**Document section:**
Television Review: 'Come Dine With Me' on BBC America

For those who wonder what reality television would look like if it hadn't been hijacked by drama queens — Gordon Ramsay, Speidi, Jon and Kate, the assorted Housewives — or if it wasn't so obviously and ruthlessly scripted and over-produced, "Come Dine With Me," which premieres Wednesday on BBC America, is entertaining and addictive proof that less is definitely more.

In various British locales — Bath, Swindon, London, etc. — four strangers each prepare a multi-course meal in his or her home for the other three. The guests then score their experience on a scale of 1 to 10 at the end of the hour, and the winner walks off with 1,000 pounds (a little over $1,500). In the next episode, things begin again.

Without a doubt, participants are chosen for their distinct personalities and dramatic possibilities — in the first episode, the Bath Town Crier is set up as a defender of good, plain British food in a world run amok with Asian and African cuisine and in the second, the only male participant repeatedly makes self-congratulatory sexist remarks. But though possessing an unfortunately arch and irritating narrator, each episode involves a different group of people. And as none of them appear to be pursuing a career as tabloid fodder, bad behavior is confined to the occasional tasteless remark or teary retreat to the loo.

**Task instructions:**
1 > Find every line in the records that contains the string "entities", matching case exactly, and copy each such line.
2 > Pick up the review of "Come Dine With Me" after its final sentence and continue it.

**Stored data:**
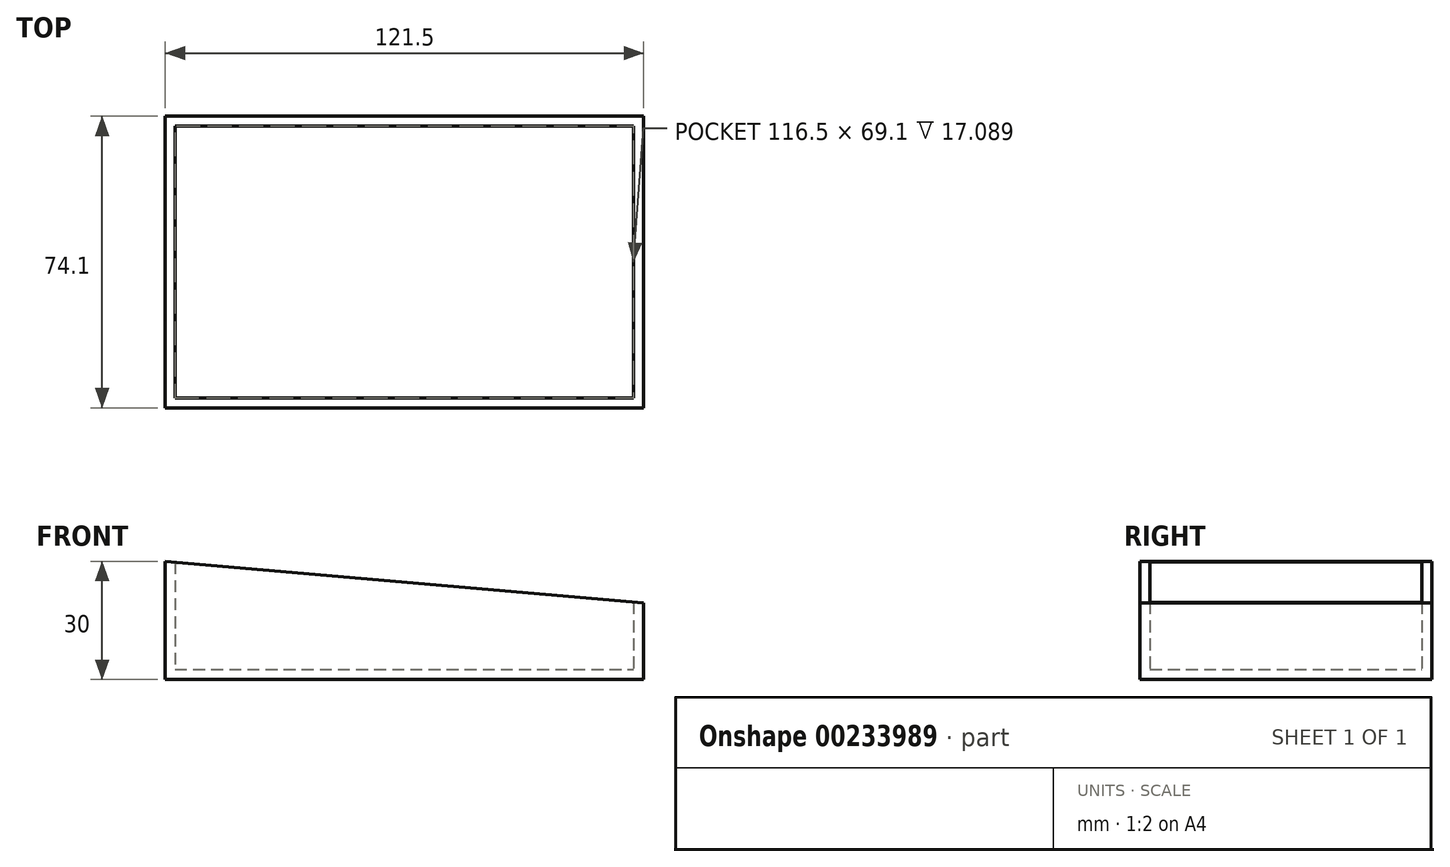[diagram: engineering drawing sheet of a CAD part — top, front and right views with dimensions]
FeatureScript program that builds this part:
annotation { "Feature Type Name" : "Feature", "Feature Type Description" : "" }
export const myFeature = defineFeature(function(context is Context, id is Id, definition is map)
    precondition{}
    {
        {
            var Q0;
            Q0=qCreatedBy(makeId("Top.planeOp"),FACE);
            var sketch = newSketch(context, id + "F0", { "sketchPlane" : qUnion([Q0])});
            skLineSegment(sketch, "E0.bottom", {"start": v(-60.75, -37.05) * mm, "end": v(60.75, -37.05) * mm});
            skLineSegment(sketch, "E0.top", {"start": v(-60.75, 37.05) * mm, "end": v(60.75, 37.05) * mm});
            skLineSegment(sketch, "E0.left", {"start": v(-60.75, -37.05) * mm, "end": v(-60.75, 37.05) * mm});
            skLineSegment(sketch, "E0.right", {"start": v(60.75, -37.05) * mm, "end": v(60.75, 37.05) * mm});
            skPoint(sketch, "E0.middle", {"position": v(0, 0) * mm});
            skSolve(sketch);
        }
        {
            var Q0;
            Q0 = qSketchRegion(id + "F0", true);
            extrude(context, id + "F1", {"entities" : qUnion([Q0]), "depth" : 30 * mm});
        }
        {
            var Q0;
            Q0=makeQuery(id+"F1.opExtrude","CAP_FACE",FACE,{"disambiguationData":[OSD([sQuery(id+"F0.wireOp",EDGE,"E0.bottom"),sQuery(id+"F0.wireOp",EDGE,"E0.top"),sQuery(id+"F0.wireOp",EDGE,"E0.left"),sQuery(id+"F0.wireOp",EDGE,"E0.right")])],"isStart":false});
            var Q1;
            Q1=makeQuery(id+"F1.opExtrude","SWEPT_BODY",BODY,{"disambiguationData":[OSD([sQuery(id+"F0.wireOp",EDGE,"E0.bottom"),sQuery(id+"F0.wireOp",EDGE,"E0.top"),sQuery(id+"F0.wireOp",EDGE,"E0.left"),sQuery(id+"F0.wireOp",EDGE,"E0.right")])]});
            shell(context, id + "F2", {"entities" : qUnion([Q0]), "parts" : qUnion([Q1]), "thickness" : 2.5 * mm});
        }
        {
            var Q0;
            Q0=makeQuery(id+"F1.opExtrude","SWEPT_FACE",FACE,{"disambiguationData":[OSD([sQuery(id+"F0.wireOp",EDGE,"E0.top")])]});
            var sketch = newSketch(context, id + "F3", { "sketchPlane" : qUnion([Q0])});
            skLineSegment(sketch, "E1", {"start": v(60.75, 30) * mm, "end": v(-60.75, 19.37) * mm});
            skSolve(sketch);
        }
        {
            var Q0;
            Q0=makeQuery(id+"F1.opExtrude","SWEPT_FACE",FACE,{"disambiguationData":[OSD([sQuery(id+"F0.wireOp",EDGE,"E0.bottom")])]});
            var sketch = newSketch(context, id + "F4", { "sketchPlane" : qUnion([Q0])});
            skLineSegment(sketch, "E2", {"start": v(-60.75, 30) * mm, "end": v(60.75, 19.37) * mm});
            skSolve(sketch);
        }
        {
            var Q0;
            {var subQ0=sQuery(id+"F3.wireOp",EDGE,"E1");Q0=makeQuery(id+"F3.imprint","IMPRINT",FACE,{"disambiguationData":[TD([[makeQuery(id+"F3.imprint","IMPRINT",EDGE,{"derivedFrom":subQ0}),-1.0]])]});}
            extrude(context, id + "F5", {"entities" : qUnion([Q0]), "operationType" : NewBodyOperationType.REMOVE, "oppositeDirection" : true, "depth" : 79.2 * mm});
        }
    });
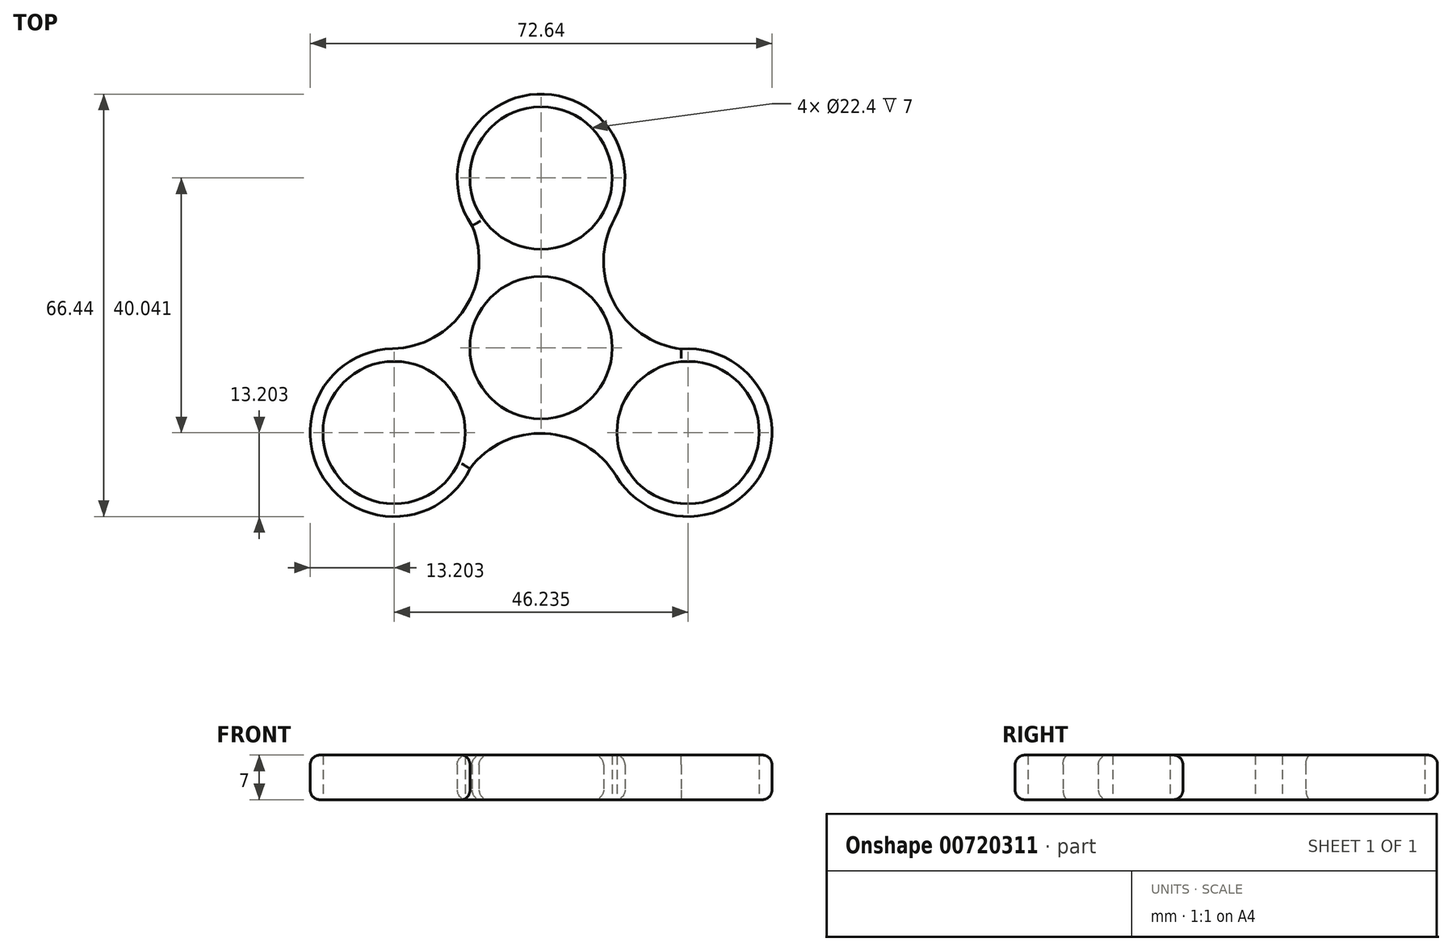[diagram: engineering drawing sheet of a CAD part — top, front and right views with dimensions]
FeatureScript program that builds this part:
annotation { "Feature Type Name" : "Feature", "Feature Type Description" : "" }
export const myFeature = defineFeature(function(context is Context, id is Id, definition is map)
    precondition{}
    {
        {
            var Q0;
            Q0=qCreatedBy(makeId("Top.planeOp"),FACE);
            var sketch = newSketch(context, id + "F0", { "sketchPlane" : qUnion([Q0])});
            skCircle(sketch, "E0", {"center": v(0, 0) * mm, "radius": 11.2 * mm});
            skCircle(sketch, "E1", {"center": v(0, 26.7) * mm, "radius": 11.2 * mm});
            skArc(sketch, "E2", {"start": v(11.54, 20.29) * mm, "mid": v(-0.65, 39.88) * mm, "end": v(-10.86, 19.2) * mm});
            skArc(sketch, "E3.1.0", {"start": v(-23.34, -0.15) * mm, "mid": v(-34.21, -20.5) * mm, "end": v(-11.19, -19) * mm});
            skCircle(sketch, "E3.1.1", {"center": v(-23.12, -13.35) * mm, "radius": 11.2 * mm});
            skArc(sketch, "E3.2.0", {"start": v(11.8, -20.14) * mm, "mid": v(34.86, -19.38) * mm, "end": v(22.05, -0.2) * mm});
            skCircle(sketch, "E3.2.1", {"center": v(23.12, -13.35) * mm, "radius": 11.2 * mm});
            skArc(sketch, "E4", {"start": v(11.54, 20.29) * mm, "mid": v(11.36, 7.26) * mm, "end": v(22.05, -0.2) * mm});
            skArc(sketch, "E5.1.0", {"start": v(-23.34, -0.15) * mm, "mid": v(-11.97, 6.2) * mm, "end": v(-10.86, 19.2) * mm});
            skArc(sketch, "E5.2.0", {"start": v(11.8, -20.14) * mm, "mid": v(0.6, -13.47) * mm, "end": v(-11.19, -19) * mm});
            skSolve(sketch);
        }
        {
            var Q0;
            Q0=makeQuery(id+"F0.imprint","IMPRINT",FACE,{"disambiguationData":[TD([[makeQuery(id+"F0.imprint","IMPRINT",EDGE,{"derivedFrom":sQuery(id+"F0.wireOp",EDGE,"E0")}),-1.0]])]});
            extrude(context, id + "F1", {"entities" : qUnion([Q0]), "depth" : 7 * mm, "offsetDistance" : 25 * mm});
        }
        {
            var Q0;
            Q0=makeQuery(id+"F1.opExtrude","CAP_EDGE",EDGE,{"disambiguationData":[OSD([sQuery(id+"F0.wireOp",EDGE,"E5.2.0")])],"isStart":false});
            var Q1;
            Q1=makeQuery(id+"F1.opExtrude","CAP_EDGE",EDGE,{"disambiguationData":[OSD([sQuery(id+"F0.wireOp",EDGE,"E3.1.0")])],"isStart":false});
            var Q2;
            Q2=makeQuery(id+"F1.opExtrude","CAP_EDGE",EDGE,{"disambiguationData":[OSD([sQuery(id+"F0.wireOp",EDGE,"E5.1.0")])],"isStart":false});
            var Q3;
            Q3=makeQuery(id+"F1.opExtrude","CAP_EDGE",EDGE,{"disambiguationData":[OSD([sQuery(id+"F0.wireOp",EDGE,"E2")])],"isStart":false});
            var Q4;
            Q4=makeQuery(id+"F1.opExtrude","CAP_EDGE",EDGE,{"disambiguationData":[OSD([sQuery(id+"F0.wireOp",EDGE,"E4")])],"isStart":false});
            var Q5;
            Q5=makeQuery(id+"F1.opExtrude","CAP_EDGE",EDGE,{"disambiguationData":[OSD([sQuery(id+"F0.wireOp",EDGE,"E3.2.0")])],"isStart":false});
            fillet(context, id + "F2", {"entities" : qUnion([Q0, Q1, Q2, Q3, Q4, Q5]), "radius" : 1.5 * mm, "tangentPropagation" : true, "allowEdgeOverflow" : false});
        }
        {
            var Q0;
            Q0=makeQuery(id+"F1.opExtrude","CAP_EDGE",EDGE,{"disambiguationData":[OSD([sQuery(id+"F0.wireOp",EDGE,"E4")])],"isStart":true});
            var Q1;
            Q1=makeQuery(id+"F1.opExtrude","CAP_EDGE",EDGE,{"disambiguationData":[OSD([sQuery(id+"F0.wireOp",EDGE,"E2")])],"isStart":true});
            var Q2;
            Q2=makeQuery(id+"F1.opExtrude","CAP_EDGE",EDGE,{"disambiguationData":[OSD([sQuery(id+"F0.wireOp",EDGE,"E5.1.0")])],"isStart":true});
            var Q3;
            Q3=makeQuery(id+"F1.opExtrude","CAP_EDGE",EDGE,{"disambiguationData":[OSD([sQuery(id+"F0.wireOp",EDGE,"E3.1.0")])],"isStart":true});
            var Q4;
            Q4=makeQuery(id+"F1.opExtrude","CAP_EDGE",EDGE,{"disambiguationData":[OSD([sQuery(id+"F0.wireOp",EDGE,"E5.2.0")])],"isStart":true});
            var Q5;
            Q5=makeQuery(id+"F1.opExtrude","CAP_EDGE",EDGE,{"disambiguationData":[OSD([sQuery(id+"F0.wireOp",EDGE,"E3.2.0")])],"isStart":true});
            fillet(context, id + "F3", {"entities" : qUnion([Q0, Q1, Q2, Q3, Q4, Q5]), "radius" : 1.5 * mm, "tangentPropagation" : true, "allowEdgeOverflow" : false});
        }
    });
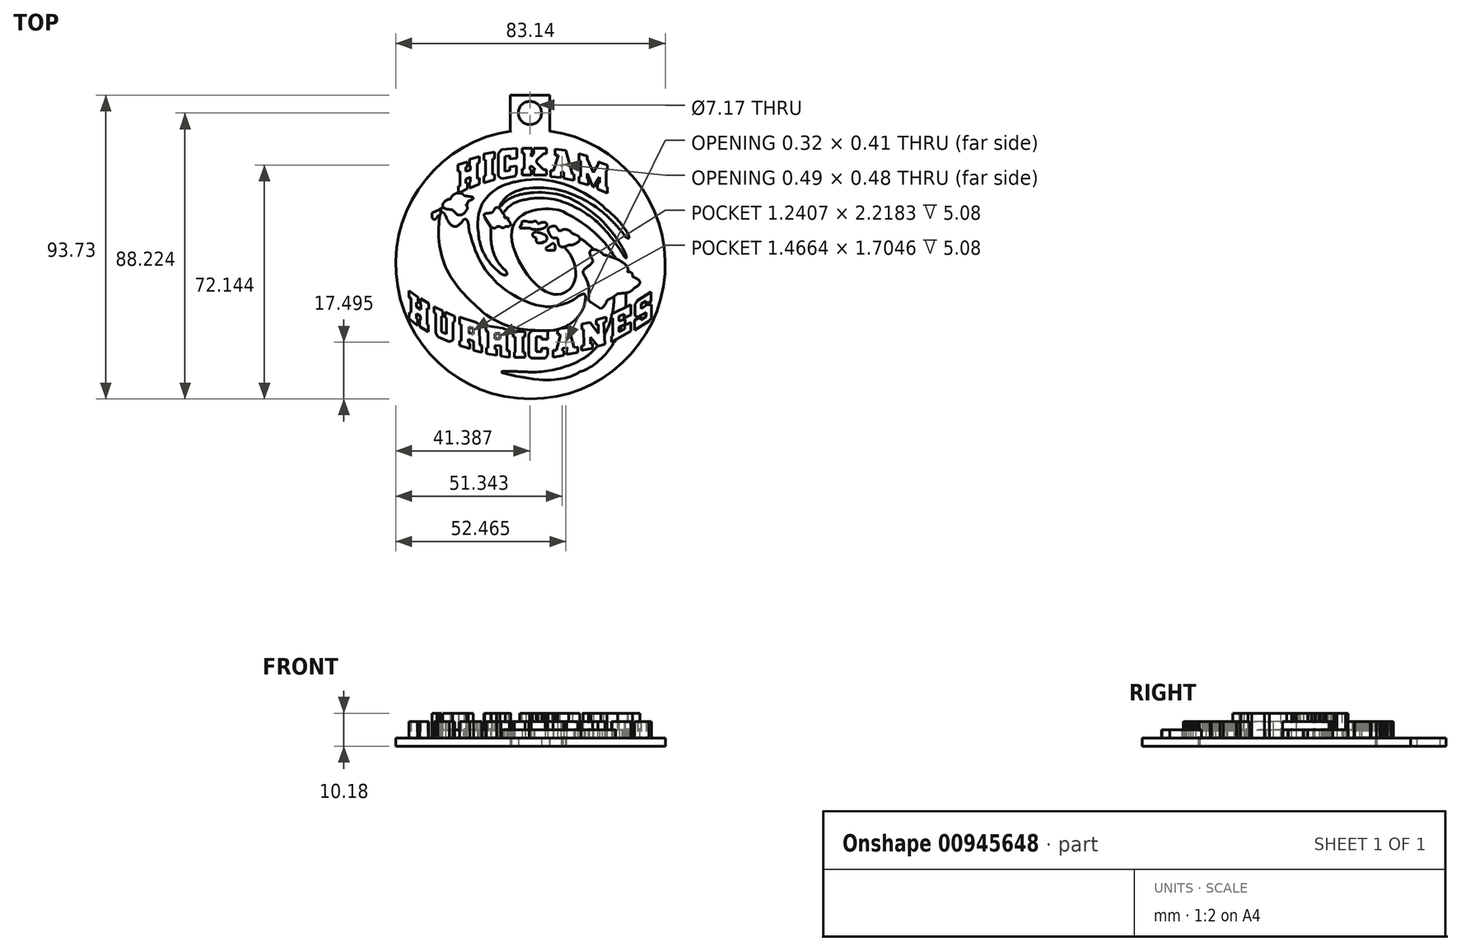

**Exercise responses:**
1 >
            extrude(context, id + "F1", {"entities" : qUnion([Q0]), "depth" : 30 * mm});
            shell(context, id + "F2", {"entities" : qUnion([Q0]), "parts" : qUnion([Q1]), "thickness" : 2.5 * mm});
            extrude(context, id + "F5", {"entities" : qUnion([Q0]), "operationType" : NewBodyOperationType.REMOVE, "oppositeDirection" : true, "depth" : 79.2 * mm});
            extrude(context, id + "F1", {"entities" : qUnion([Q0]), "depth" : 7 * mm, "offsetDistance" : 25 * mm});
            fillet(context, id + "F2", {"entities" : qUnion([Q0, Q1, Q2, Q3, Q4, Q5]), "radius" : 1.5 * mm, "tangentPropagation" : true, "allowEdgeOverflow" : false});
            fillet(context, id + "F3", {"entities" : qUnion([Q0, Q1, Q2, Q3, Q4, Q5]), "radius" : 1.5 * mm, "tangentPropagation" : true, "allowEdgeOverflow" : false});

2 >
"Come Dine With Me" was created by ITV, which produces, among other things, "Hell's Kitchen" and "Nanny 911," and debuted in 2005. The episodes airing on BBC America are cherrypicked — the first two are from Season 4 — and serve as prologue to the upcoming American version. One hopes the American series will remain true to the show's brisk, no-nonsense formula, which does precisely what reality TV can, and should, do best: offer a glimpse into how people actually live their real lives.

The dinners are not set in some soulless McMansion to which the contestants are confined like murder suspects in an Agatha Christie novel, but in each of the participants' homes with their narrow entryways, often tiny kitchens, charming gardens and all their personal touches. (Indeed, in Episode 2, the guests rifle through each host's closets and drawers in a most alarming manner.) Although all these amateur chefs are quite skilled — in the Bath episode, even the self-defined roue knows how to kill, clean and quarter a pheasant — things do go mildly wrong.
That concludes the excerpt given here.